Pour la première fois depuis le début de la guerre, les journaux prennent acte du renchérissement de la vie. Ils publient une note des restaurateurs parisiens qui, pour justifier la majoration de leurs tarifs, énumèrent l’augmentation de prix des diverses denrées. La moyenne de ces augmentations est d’environ 50 p. 100.
Un grand blessé, retour d’Allemagne, racontait à l’un de ses compagnons de voyage que, dans les camps de concentration, les Français exercent sur leurs gardiens une sorte de prestigieuse séduction, à ce point qu’on change ces gardiens toutes les quarante-huit heures, dans la crainte qu’ils ne deviennent les serviteurs ou même les complices de leurs prisonniers.
À ce propos, quelqu’un rappela que, selon les rapports unanimes, les prisonniers français sont mieux traités que les Russes et les Anglais. Chose singulière ! Ces traits, bien qu’ils soient flatteurs pour le renom français, provoquent la réprobation de mon entourage. Tous veulent une haine absolue, colossale, éternelle. Et chaque symptôme de fléchissement les alarme et les indigne.

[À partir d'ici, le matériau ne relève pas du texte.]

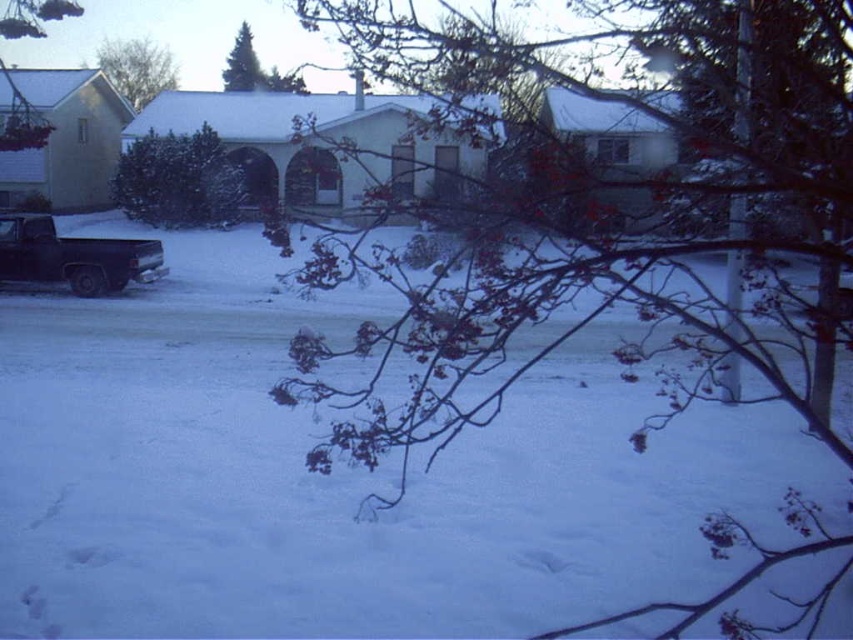
Question: Considering the relative positions of green textured bush at center and green matte evergreen tree at upper center in the image provided, where is green textured bush at center located with respect to green matte evergreen tree at upper center?

Choices:
 (A) left
 (B) right

Answer: (B)

Question: Which point is farther to the camera?

Choices:
 (A) green matte evergreen tree at upper center
 (B) matte black truck at left

Answer: (A)

Question: Can you confirm if bare branches at center is positioned to the right of smooth bark tree at upper left?

Choices:
 (A) yes
 (B) no

Answer: (A)

Question: Is green textured bush at center to the right of smooth bark tree at upper left from the viewer's perspective?

Choices:
 (A) yes
 (B) no

Answer: (A)

Question: Which object is farther from the camera taking this photo?

Choices:
 (A) green textured bush at center
 (B) bare branches at center
 (C) green matte evergreen tree at upper center
 (D) smooth bark tree at upper left

Answer: (C)

Question: Among these objects, which one is nearest to the camera?

Choices:
 (A) bare branches at upper left
 (B) green matte evergreen tree at upper center
 (C) green textured bush at center

Answer: (C)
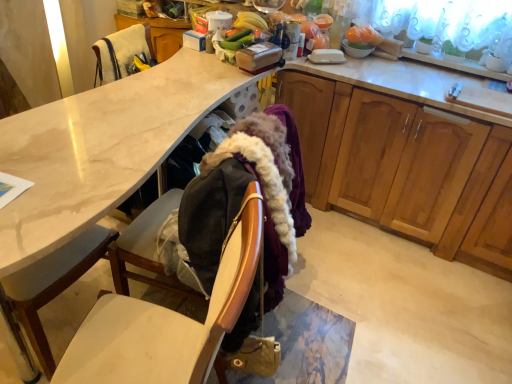
Identify the location of free space above matte white desk at center (from a real-world perspective). (142, 105).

Un médecin permissionnaire me disait l’hostilité croissante des officiers de troupe contre les États-Majors. On leur reproche toujours leur éloignement, leur ignorance du terrain. Dans une récente offensive, des unités entières se sont perdues dans des boyaux. Ailleurs, des blessés se sont enlisés dans des tranchées que la pluie avait rendues impraticables. Et les troupes marchaient dessus, les enfonçant dans la boue… Quand j’entends ces choses-là, il me semble que mon cerveau craque.
On leur fait toujours grief d’ordonner de loin des attaques à une heure prescrite, immuable, même si le temps est contraire, si la préparation est insuffisante. En Champagne, un colonel reçoit l’ordre de donner l’assaut. Il sait que l’artillerie n’a pas détruit les obstacles devant lui, que son régiment sera massacré. Il téléphone à l’État-Major. Réponse : « Vous n’avez pas à discuter les ordres, mais à les exécuter. » Le colonel sort seul et se fait tuer.

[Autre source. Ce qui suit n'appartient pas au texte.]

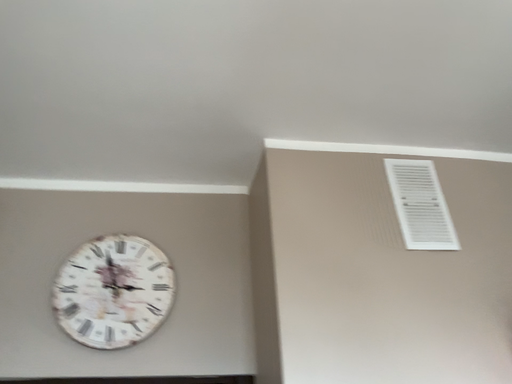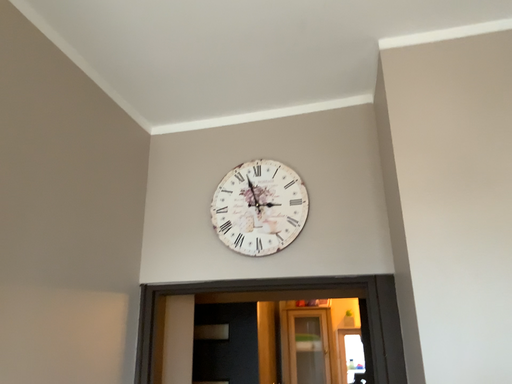
Question: Which way did the camera rotate in the video?

Choices:
 (A) rotated left
 (B) rotated right

Answer: (A)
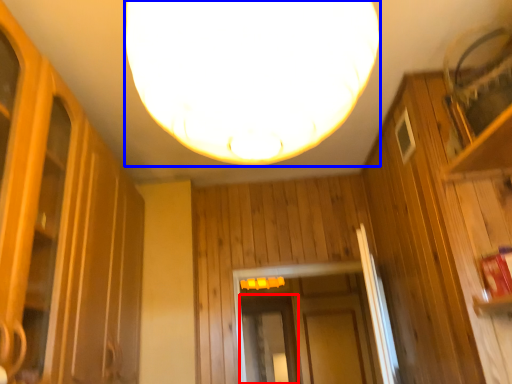
Question: Which of the following is the closest to the observer, screen door (highlighted by a red box) or lamp (highlighted by a blue box)?

Choices:
 (A) screen door
 (B) lamp

Answer: (B)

Ce médecin m’expliquait aussi l’insensibilité de ces États-Majors ; ils font la guerre comme ils faisaient des exercices ou des manœuvres. Pliés à dresser des états fictifs des manquants, des pertes, ils continuent à ne voir dans les états réels que des chiffres sur du papier.
Il me disait bien d’autres choses affreuses, qu’on n’imprime pas, puisque la Censure règne et qu’on ne doit montrer que la guerre en beauté. Par exemple, les pertes effroyables dans les positions conquises sur l’ennemi et soigneusement repérées par lui, où l’on maintient pendant dix, douze jours, les troupes d’assaut avant de les relever. Ou les fusillades, si nombreuses, si faciles, qu’il fallut instituer, à côté des cours martiales, une sorte de conseil d’enquête où siège un médecin.
Ou encore l’usage de la « gnole ». Avant l’offensive, on verse à chaque soldat un quart d’eau-de-vie. Quelques-uns donnent leur part. À quel degré d’ivresse certains ne doivent-ils pas atteindre…
Le cabinet a démissionné. Le président du Conseil, Viviani, avait tenté d’élargir son ministère. Mais il avait rencontré des résistances. Nombre de personnages, dont il sollicitait le concours, ne voulaient pas cohabiter avec certains membres du Cabinet actuel dont ils désapprouvaient l’attitude. De plus, sa majorité « fondait ». Il avait été interpellé le 13 octobre sur la démission de Delcassé, qui se prétendait en désaccord avec ses collègues sur la question de Salonique. Ce jour-là, deux cents députés s’abstinrent, dont les deux tiers étaient républicains. Viviani a voulu, dit-il, éviter une chute ministérielle pendant la guerre. Il passe la main. C’est Briand qui l’a prise.